After reading Richard Melo’s embarrassingly inept review of Thomas Pynchon’s Against the Day, I have to conclude what I have long suspected: The Oregonian doesn’t care about book reviewing.

I share Melo’s glowing assessment of the novel, but with one key difference: I’ve actually read it. I can’t prove of course, that he hasn’t, but it’s the only merciful way to explain why the review is so chockfull of useless filler regarding the book’s physical weight (3 lbs!), a fan wiki, the author’s reclusive nature, and best of all, a full paragraph on the book’s cover typography. I was struck by the review’s similarity to an episode of The Simpsons in which Bart attempts an on-the-fly book report on Treasure Island based on the book’s title and cover. Bart’s effort was better.

I’m not sure what qualifies Melo to review the first novel in a decade by one of the most important writers of the last 50 years (or, as Melo styles it, a writer whose past successes can no longer be considered a “fluke”).
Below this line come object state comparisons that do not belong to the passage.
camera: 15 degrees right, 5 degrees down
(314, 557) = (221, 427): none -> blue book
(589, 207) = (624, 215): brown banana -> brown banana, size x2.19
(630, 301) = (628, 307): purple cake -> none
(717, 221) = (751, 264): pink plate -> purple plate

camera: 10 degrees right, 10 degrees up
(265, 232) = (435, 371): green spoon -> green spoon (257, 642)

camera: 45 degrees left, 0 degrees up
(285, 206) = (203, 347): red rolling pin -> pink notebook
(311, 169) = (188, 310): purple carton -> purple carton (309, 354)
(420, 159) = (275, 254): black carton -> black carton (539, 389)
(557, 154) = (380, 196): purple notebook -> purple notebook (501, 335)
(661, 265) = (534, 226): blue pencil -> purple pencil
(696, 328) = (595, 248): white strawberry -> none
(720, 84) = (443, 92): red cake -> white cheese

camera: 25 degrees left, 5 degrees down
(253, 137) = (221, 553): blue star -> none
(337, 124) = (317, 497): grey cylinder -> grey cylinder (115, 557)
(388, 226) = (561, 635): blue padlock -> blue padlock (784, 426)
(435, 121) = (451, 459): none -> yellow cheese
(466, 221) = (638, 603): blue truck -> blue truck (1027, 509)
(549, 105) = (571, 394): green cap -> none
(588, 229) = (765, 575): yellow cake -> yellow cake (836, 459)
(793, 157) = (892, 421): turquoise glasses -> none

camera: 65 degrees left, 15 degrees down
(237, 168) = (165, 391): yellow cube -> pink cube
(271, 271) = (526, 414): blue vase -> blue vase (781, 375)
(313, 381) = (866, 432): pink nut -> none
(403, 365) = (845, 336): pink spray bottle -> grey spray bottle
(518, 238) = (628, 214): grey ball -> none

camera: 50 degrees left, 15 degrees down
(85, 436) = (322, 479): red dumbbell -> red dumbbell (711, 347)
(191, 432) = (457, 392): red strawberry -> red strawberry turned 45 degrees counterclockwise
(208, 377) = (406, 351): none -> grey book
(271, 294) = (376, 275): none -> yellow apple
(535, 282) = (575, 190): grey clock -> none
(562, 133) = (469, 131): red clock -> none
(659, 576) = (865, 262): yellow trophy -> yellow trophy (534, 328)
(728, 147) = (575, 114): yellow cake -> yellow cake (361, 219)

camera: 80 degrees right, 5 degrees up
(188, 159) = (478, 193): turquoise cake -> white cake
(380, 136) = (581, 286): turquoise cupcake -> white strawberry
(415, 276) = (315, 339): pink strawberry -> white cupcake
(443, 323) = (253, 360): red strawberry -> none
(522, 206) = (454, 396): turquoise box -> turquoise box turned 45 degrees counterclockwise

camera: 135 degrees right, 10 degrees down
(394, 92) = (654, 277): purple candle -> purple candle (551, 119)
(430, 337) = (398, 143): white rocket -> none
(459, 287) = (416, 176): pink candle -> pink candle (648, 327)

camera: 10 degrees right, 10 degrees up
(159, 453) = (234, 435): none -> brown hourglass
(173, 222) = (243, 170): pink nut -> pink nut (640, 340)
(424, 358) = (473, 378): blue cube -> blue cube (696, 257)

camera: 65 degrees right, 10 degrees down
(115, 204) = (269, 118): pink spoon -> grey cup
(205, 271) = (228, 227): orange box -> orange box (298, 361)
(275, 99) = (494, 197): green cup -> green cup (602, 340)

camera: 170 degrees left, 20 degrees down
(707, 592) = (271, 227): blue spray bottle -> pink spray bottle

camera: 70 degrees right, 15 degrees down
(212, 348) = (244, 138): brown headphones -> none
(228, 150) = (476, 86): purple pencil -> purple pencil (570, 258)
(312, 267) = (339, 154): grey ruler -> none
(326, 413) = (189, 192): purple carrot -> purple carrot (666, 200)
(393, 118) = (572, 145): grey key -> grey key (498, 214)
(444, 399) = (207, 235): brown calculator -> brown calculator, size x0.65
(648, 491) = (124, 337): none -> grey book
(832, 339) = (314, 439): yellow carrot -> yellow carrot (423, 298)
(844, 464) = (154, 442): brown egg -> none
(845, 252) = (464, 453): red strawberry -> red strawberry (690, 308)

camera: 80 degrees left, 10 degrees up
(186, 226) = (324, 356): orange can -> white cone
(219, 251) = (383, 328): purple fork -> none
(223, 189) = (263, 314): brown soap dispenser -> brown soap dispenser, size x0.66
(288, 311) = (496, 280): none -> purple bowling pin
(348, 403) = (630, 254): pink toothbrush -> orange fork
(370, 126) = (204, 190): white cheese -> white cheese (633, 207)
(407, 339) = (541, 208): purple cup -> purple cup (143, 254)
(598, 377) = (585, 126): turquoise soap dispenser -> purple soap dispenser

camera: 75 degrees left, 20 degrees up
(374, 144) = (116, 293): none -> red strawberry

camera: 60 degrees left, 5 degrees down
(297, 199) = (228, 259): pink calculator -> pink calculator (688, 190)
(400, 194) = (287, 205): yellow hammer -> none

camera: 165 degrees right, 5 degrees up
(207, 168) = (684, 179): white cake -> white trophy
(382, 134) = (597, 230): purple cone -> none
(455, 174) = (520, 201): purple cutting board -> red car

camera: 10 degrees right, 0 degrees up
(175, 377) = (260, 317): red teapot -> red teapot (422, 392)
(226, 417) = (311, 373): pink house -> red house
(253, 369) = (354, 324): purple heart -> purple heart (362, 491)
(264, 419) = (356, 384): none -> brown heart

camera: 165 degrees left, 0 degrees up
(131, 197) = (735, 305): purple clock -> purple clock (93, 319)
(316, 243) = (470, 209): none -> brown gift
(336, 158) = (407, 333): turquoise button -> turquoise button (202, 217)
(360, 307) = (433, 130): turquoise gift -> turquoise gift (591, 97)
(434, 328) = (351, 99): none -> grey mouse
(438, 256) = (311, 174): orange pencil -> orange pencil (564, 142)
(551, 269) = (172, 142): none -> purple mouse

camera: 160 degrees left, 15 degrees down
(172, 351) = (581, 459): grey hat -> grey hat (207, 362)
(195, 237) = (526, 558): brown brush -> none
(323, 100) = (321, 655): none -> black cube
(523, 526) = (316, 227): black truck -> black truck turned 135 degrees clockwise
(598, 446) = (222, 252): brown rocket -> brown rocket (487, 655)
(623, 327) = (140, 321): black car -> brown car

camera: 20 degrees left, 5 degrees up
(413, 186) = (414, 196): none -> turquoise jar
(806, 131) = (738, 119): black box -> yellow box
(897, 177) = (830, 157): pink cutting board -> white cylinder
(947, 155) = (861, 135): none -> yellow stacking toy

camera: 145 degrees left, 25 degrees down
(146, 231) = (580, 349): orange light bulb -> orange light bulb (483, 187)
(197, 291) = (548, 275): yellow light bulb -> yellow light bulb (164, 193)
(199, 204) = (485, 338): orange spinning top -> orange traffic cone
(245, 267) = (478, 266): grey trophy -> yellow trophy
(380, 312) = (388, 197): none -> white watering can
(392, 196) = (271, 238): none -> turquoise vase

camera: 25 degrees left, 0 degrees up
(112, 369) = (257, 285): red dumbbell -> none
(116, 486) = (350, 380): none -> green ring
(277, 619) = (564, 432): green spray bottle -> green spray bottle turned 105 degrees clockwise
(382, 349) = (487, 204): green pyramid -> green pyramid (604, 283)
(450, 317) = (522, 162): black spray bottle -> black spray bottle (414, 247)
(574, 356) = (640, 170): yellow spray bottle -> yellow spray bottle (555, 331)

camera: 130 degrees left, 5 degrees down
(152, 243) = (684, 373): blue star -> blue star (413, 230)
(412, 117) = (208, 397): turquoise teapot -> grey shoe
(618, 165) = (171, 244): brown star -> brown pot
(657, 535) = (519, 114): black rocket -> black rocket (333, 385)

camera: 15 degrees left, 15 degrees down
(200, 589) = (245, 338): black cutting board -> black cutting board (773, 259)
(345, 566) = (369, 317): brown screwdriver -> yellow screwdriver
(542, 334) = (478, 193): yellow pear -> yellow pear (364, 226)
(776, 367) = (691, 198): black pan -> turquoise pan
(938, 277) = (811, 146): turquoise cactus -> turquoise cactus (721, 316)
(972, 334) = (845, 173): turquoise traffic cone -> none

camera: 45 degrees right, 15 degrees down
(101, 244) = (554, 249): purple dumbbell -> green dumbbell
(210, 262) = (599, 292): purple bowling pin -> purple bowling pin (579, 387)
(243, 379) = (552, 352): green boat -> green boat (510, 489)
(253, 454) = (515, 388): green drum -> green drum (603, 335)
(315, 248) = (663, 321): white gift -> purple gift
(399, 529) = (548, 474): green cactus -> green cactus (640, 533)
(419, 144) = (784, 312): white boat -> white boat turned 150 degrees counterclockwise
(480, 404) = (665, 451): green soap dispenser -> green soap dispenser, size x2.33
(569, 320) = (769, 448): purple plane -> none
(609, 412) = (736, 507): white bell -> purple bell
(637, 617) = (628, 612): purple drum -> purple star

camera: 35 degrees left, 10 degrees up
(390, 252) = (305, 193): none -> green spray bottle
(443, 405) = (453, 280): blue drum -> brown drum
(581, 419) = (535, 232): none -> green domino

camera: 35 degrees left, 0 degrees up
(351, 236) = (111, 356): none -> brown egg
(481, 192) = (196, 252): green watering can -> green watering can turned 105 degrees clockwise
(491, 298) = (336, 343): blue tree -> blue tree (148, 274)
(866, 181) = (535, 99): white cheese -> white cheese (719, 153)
Melo has written a novel himself, it seems; is that the extent of it? In a city renowned for its literary culture, its bookstores, and its libraries, it is shameful that our newspaper of record shows so little regard for the reading that goes on beyond its pages. Give books at least the same regard you give to films; turn them over to professional reviewers who take their craft seriously.